Compounds of hydrogen and pnictogens
Combined with hydrogen, every element classified as an pnictogen can form hydrides of the general formula XH3. In addition, phosphorus and nitrogen form X2H4 compounds. There is also one exceptional nitrogen hydride: HN3, referred to as hydrogen azide. The most popular XH3 hydrides include ammonia, phosphane, arsane, stibane and bismuthane. They are highly volatile substances that are present as colourless gases. They are often characterised by a distinct, unpleasant odour. All pnictogen hydrides, except ammonia, are formed by endothermic processes. The molecules of trihydrides have a pyramidal shape and the atom of the pnictogen has sp3 hybridisation.
Compounds of hydrogen and boron
Boron and hydrogen form a number of compounds with specific chemical and structural properties, called boranes. Most of them can be represented by the general formula BnHn+4 or BnHn+6; there is no simple borate of the formula BH3.
Compounds of hydrogen and alkaline earth metals
All alkaline earth metals combined with hydrogen form hydrides of the general formula XH2. The basic example of that group of compounds is beryllium hydride BeH2, which is produced in an ether solution with the use of BeCl2 and LiH as reactants. Beryllium hydride is colourless and hardly volatile. At 570 K, it decomposes into its elements. It reacts very easily with water. In its lattice, there are polymeric chains where the beryllium atom is linked by three-centre covalent bonds Be-H-Be. Another example of hydrides from that group is magnesium hydride, which is obtained by direct synthesis from its elements at an increased hydrogen pressure. It easily decomposes into its elements when heated. Other examples, that is, calcium, strontium and barium hydrides belong to the saline hydrides.
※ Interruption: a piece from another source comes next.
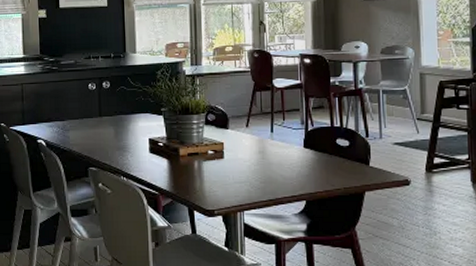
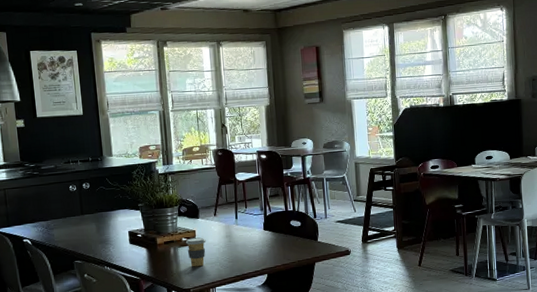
coffee cup: none [211,151,236,185] -> present [185,237,206,267]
In terms of industrial use, the most important one is CaH2, which is obtained by direct synthesis from its elements at an elevated temperature of around 670 K.
Alkaline metal hydrides
These are MH-type compounds that are produced by direct reactions between hydrogen and metals at elevated temperatures. As typical saline hydrides, they have ionic structure with the characteristic H– anion. At room temperature, alkaline metal hydrides are colourless solids that form lattices similar to sodium chloride. The highest stability, up to 720 K, is shown by lithium hydride.